ZEC wins voters roll case. . . Releasing electronic format compromises security, court rules
Chief Court Reporter
The High Court has rejected a bid by opposition CCC Member of Parliament Allan Markham to compel Zimbabwe Electoral Commission (ZEC) to release the voters’ roll in electronic format after agreeing with ZEC that this could compromise the security of the database.
Mr Markham took ZEC to the higher court in October last year demanding the provision of the voters’ roll in the electronic format alleging that the 58 days ZEC said it needed to produce a printed copy was excessive.
ZEC has offered, for a fee, to print voters rolls and in any case any voter has the right to walk into the ZEC offices and look at the roll free of charge.
In an extempore ruling, Justice Never Katiyo declined the request by Harare North MP Mr Markham citing the database security concerns as well as his premature application while he was still negotiating with ZEC. He saw no merit in the suit.

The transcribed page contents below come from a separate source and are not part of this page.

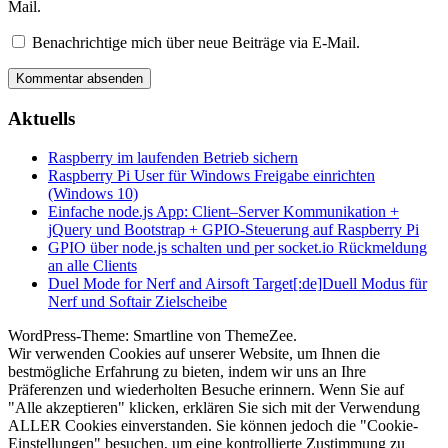
Mail.
Benachrichtige mich über neue Beiträge via E-Mail.
Aktuells
Raspberry im laufenden Betrieb sichern
Raspberry Pi User für Windows Freigabe einrichten
(Windows 10)
Einfache node.js App: Client–Server Kommunikation +
jQuery und Bootstrap + GPIO-Steuerung auf Raspberry Pi
GPIO über node.js schalten und per socket.io Rückmeldung
an alle Clients
Duel Mode for Nerf and Airsoft Target[:de]Duell Modus für
Nerf und Softair Zielscheibe
WordPress-Theme: Smartline von ThemeZee.
Wir verwenden Cookies auf unserer Website, um Ihnen die
bestmögliche Erfahrung zu bieten, indem wir uns an Ihre
Präferenzen und wiederholten Besuche erinnern. Wenn Sie auf
"Alle akzeptieren" klicken, erklären Sie sich mit der Verwendung
ALLER Cookies einverstanden. Sie können jedoch die "Cookie-
Einstellungen" besuchen, um eine kontrollierte Zustimmung zu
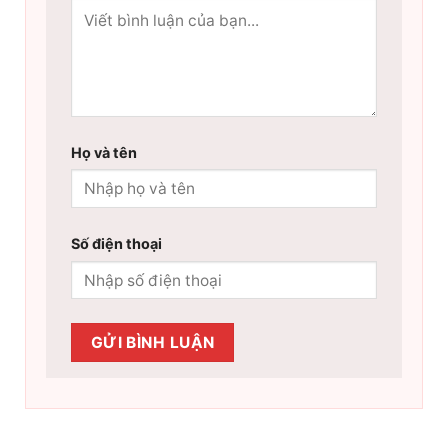
Họ và tên
Số điện thoại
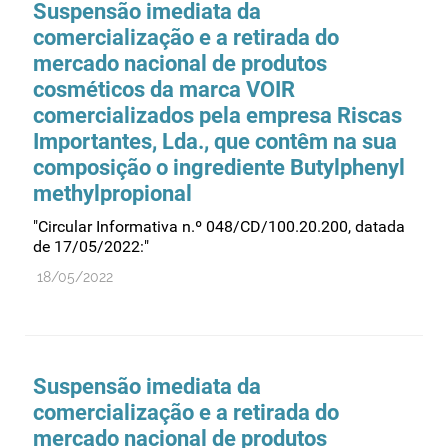
Suspensão imediata da
Recursos humanos
comercialização e a retirada do
Registo
mercado nacional de produtos
Regulamentação
cosméticos da marca VOIR
Relações internacionais
comercializados pela empresa Riscas
Importantes, Lda., que contêm na sua
Substâncias controladas
composição o ingrediente Butylphenyl
Supervisão do mercado
methylpropional
Taxas
"Circular Informativa n.º 048/CD/100.20.200, datada
Tecnologias da saúde
de 17/05/2022:"
Utilização
18/05/2022
Vigilância de cosméticos
Vigilância de dispositivos médicos
Suspensão imediata da
comercialização e a retirada do
mercado nacional de produtos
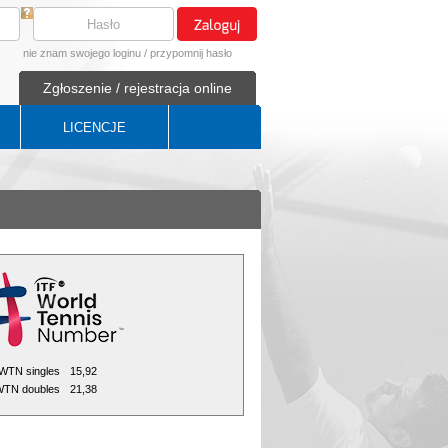
nie znam swojego loginu
/
przypomnij hasło
Zgłoszenie / rejestracja online
LICENCJE
WTN singles
15,92
TN doubles
21,38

“The applicant approached the court prematurely before exhausting the available remedies. Also the Electoral Act mandates ZEC to safeguard the electronic voters roll. To say 58 days wait (for a printed version) is unreasonable period cannot be understood.
“The parties were still engaging up to the time the application was launched thereby violating the doctrine for ripeness.

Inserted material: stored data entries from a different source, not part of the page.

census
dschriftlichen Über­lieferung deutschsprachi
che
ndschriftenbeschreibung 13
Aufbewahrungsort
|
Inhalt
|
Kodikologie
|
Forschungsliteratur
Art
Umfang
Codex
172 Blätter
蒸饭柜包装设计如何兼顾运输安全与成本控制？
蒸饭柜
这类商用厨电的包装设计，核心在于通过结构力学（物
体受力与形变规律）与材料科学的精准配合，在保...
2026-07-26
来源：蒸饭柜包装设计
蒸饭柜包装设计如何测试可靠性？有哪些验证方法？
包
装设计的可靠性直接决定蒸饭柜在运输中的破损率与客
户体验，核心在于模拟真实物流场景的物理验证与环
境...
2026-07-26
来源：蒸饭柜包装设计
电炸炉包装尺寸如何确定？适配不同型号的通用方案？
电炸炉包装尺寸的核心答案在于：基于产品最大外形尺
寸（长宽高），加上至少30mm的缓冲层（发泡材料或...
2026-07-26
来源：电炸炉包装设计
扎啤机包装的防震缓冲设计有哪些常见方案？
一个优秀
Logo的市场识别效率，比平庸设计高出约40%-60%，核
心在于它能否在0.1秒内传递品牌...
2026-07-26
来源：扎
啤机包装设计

“Further the delimitation report is already finalised so this issue has been overtaken by events.”
Several political activists and non-governmental organisations are piling pressure on the electoral body to release the electronic version of the voters’ roll into the public domain, rather than the printed copies.
ZEC has been refusing to release the electronic version of the voters roll on the grounds that this would compromise the security of its database, a contention which Justice Katiyo accepted and ruled in its favour.

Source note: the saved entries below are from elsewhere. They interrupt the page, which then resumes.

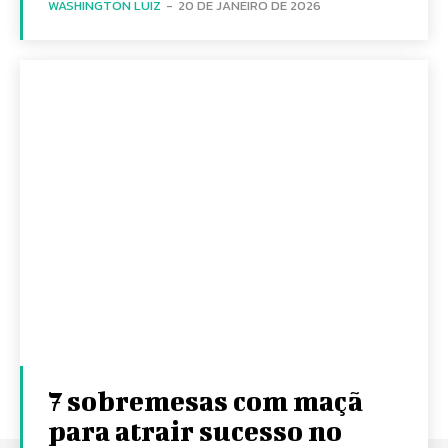
WASHINGTON LUIZ
-
20 DE JANEIRO DE 2026
7 sobremesas com maçã
para atrair sucesso no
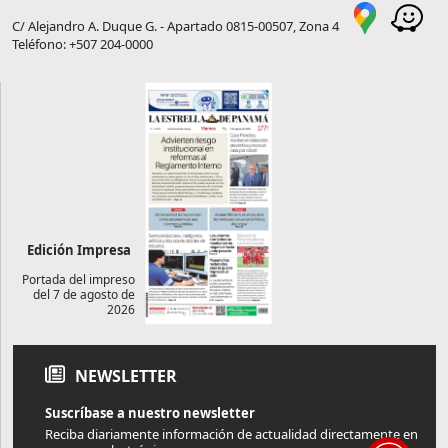
C/ Alejandro A. Duque G. - Apartado 0815-00507, Zona 4
Teléfono: +507 204-0000
Edición Impresa
Portada del impreso
del 7 de agosto de
2026
NEWSLETTER
Suscríbase a nuestro newsletter
Reciba diariamente información de actualidad directamente en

Mr Markham, in his application, had argued that between February and April last year, he analysed an electronic copy of the voters roll prepared and released by ZEC before the by-elections that took place in March 2022 and noticed irregularities.
He claimed to have written to ZEC illustrating various anomalies on the voters roll, but was informed that the electoral body was in the process of producing an updated version.
However, any registered voter can walk into the ZEC offices and inspect the voter’s roll free of charge while any individual or organisation can get a soft copy of the national roll for US$200.
But to guard against the manipulation and abuse of the voters roll the physical copy costs US$1 per page, or US$187 000 for the full national roll, a price that does not affect any Zimbabwean voter directly or indirectly as anyone can access it even from their mobile phones.
To avoid tampering and duplication of the voters roll, ZEC created an online portal where one can log in and analyse the roll.
The voters roll copy is available in both electronic and hard copy format.
According to the Government Gazette of Statutory 145 of 2022 titled, Electoral (Voter Registration) (Amendment) Regulations, 2022 (No. 1) a hard copy of a monochrome copy of the voters’ roll shall be US$1 per page.
The US$1 a page is applicable whether it is the national voters roll, a polling station voters roll, a ward voters roll or a constituency voters roll that is sought.
According to the gazette, the fees are payable in Zimbabwe local currency at the official market rate.